One of the longest running debates in the digital world is over audience measurement methodologies. Despite the fact that advertisers and their agencies largely discount Web site server-based claims of the number of unique visitors in favor of panel-based measurement of audiences, some site operators still publicly complain about panel-based measurement understating their server counts of unique visitors by a factor of two to three times.
In June 2007, Comscore published a definitive white paper concluding that most of the difference is explained by Internet users’ deleting the cookies placed on their computers by Web site servers -- which is the way many site operators try to keep a count of their unique visitors. Other factors leading to the over-counting by site servers are the inclusion of spider and bot traffic, inaccurate filtering of international traffic, the dynamic of the same person using different computers (e.g. work and home computers) to visit the same site and being counted by the site server as two different visitors, and the fact that about 12% of Internet users’ computers are set to always reject cookies (in these cases, every time such a computer visits a site it is counted as a new unique visitor).
The purpose of this post is not to rehash past arguments but to share some new data that further supports the conclusion that Web site server data inflate the counts of unique visitors.
In the last few months, two new measurement approaches, Google Ad Planner and Quantcast, have been announced, both of which provide an estimate of the size of Web site audiences. Although the methodologies behind both are somewhat opaque, we were curious to see what their measurement shows and to see if they closed the gap between the panel approach and site server data.
The implication behind the Google introduction was that with all the data at its disposal, Google should be able to produce accurate site audience numbers. Although the origin of Quantcast’s numbers is less clear, they claim to combine Web site server data with “panel” browsing data to provide “the best of both worlds” in an audience measurement solution.
Comscore has studied the data from both sources and compared them to Comscore’s own estimates on a site-by-site basis. Among the findings is that neither methodology closes the gap between Comscore’s panel-based audience projections and Web site server numbers. In fact, both approaches generally report audiences that are smaller than Comscore’s. In a comparison of more than 10,000 sites, the average audience reported by Quantcast is 3 percent lower than the average Comscore data for the same sites and Google Ad Planner comes in 44 percent lower. For the purpose of this analysis, we excluded adult sites and promotional server traffic.
Thus, these two new approaches from Quantcast and Google are not providing estimates of the number of unique Web site visitors that are any higher than Comscore’s balanced panel approach. Put another way, there is no evidence from these two independent and alternative methodologies that Comscore’s panel data are undercounting the size of site audiences relative to server data.
At Comscore, we believe that panel-based audience measurement reports are accurate and reliable and the only way to truly count the number of people visiting Web sites. Not cookies and not machines but people – the key audience metric that advertisers and their agencies need when formulating media plans.

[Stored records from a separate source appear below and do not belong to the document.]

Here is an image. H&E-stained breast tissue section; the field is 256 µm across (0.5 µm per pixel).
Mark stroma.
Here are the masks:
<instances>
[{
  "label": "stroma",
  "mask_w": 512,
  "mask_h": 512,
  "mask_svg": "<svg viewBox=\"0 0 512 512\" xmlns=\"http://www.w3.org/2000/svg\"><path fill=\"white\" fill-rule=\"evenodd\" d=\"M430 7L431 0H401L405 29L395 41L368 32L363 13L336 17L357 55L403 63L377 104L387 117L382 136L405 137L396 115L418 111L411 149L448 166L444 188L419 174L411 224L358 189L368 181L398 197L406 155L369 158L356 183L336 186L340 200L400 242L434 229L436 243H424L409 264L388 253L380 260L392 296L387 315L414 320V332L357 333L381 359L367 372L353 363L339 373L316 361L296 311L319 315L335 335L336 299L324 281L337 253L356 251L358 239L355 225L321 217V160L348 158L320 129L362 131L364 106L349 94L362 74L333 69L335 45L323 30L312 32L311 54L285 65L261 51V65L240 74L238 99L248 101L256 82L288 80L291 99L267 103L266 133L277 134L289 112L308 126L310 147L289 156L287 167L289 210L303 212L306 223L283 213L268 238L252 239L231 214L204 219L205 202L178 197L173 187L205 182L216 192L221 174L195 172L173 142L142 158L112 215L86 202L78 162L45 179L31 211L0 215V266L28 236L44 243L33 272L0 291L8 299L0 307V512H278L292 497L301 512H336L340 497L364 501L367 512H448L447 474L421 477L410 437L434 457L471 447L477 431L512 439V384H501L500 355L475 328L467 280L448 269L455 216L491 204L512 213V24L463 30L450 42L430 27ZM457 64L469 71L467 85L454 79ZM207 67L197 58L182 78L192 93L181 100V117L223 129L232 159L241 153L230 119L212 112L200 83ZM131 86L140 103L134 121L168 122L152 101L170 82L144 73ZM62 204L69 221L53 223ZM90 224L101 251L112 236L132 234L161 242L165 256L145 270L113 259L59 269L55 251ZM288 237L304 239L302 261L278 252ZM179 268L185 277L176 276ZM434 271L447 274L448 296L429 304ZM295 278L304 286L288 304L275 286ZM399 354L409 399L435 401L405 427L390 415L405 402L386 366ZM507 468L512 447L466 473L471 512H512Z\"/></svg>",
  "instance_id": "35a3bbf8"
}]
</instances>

We have two additional studies that support the “accuracy” of Comscore’s data. One is a study of the number of ad impressions that Comscore counts through its panel methodology compared to the number of ads actually served by ad servers. The first study compares Comscore data to the ad server logs for twenty different ad campaigns and found that Comscore reported ad impression levels at 97 percent of what the servers showed with a 99 percent correlation. Not too shabby.
The second study - and probably the best testament to the accuracy of the Comscore methodology - is our long-running measurement of e-commerce sales on the Internet. Shortly after the end of each quarter we report our estimate of online sales. When the Department of Commerce issues their report, usually about two months later, the Comscore numbers have been consistently within a few percent of the government estimates — and this has been the case over a period of seven years.
So, who do you think is right? At Comscore, we believe that Web site server numbers for site audiences are too high, for the reasons I have put forth. No other measurement methodology, no matter how sourced or constructed, agrees with the high levels reported by server side measurement or comes even close to bridging the commonly reported gap of 2 to 3x. In fact, the most recent methodologies show similar or lower average audience estimates compared to Comscore. We now have converging evidence confirming that the Comscore numbers are unbiased on average. It seems clear that the gaps with site server numbers are due to an inflationary bias contributed by a variety of problems plaguing the server-based methodology.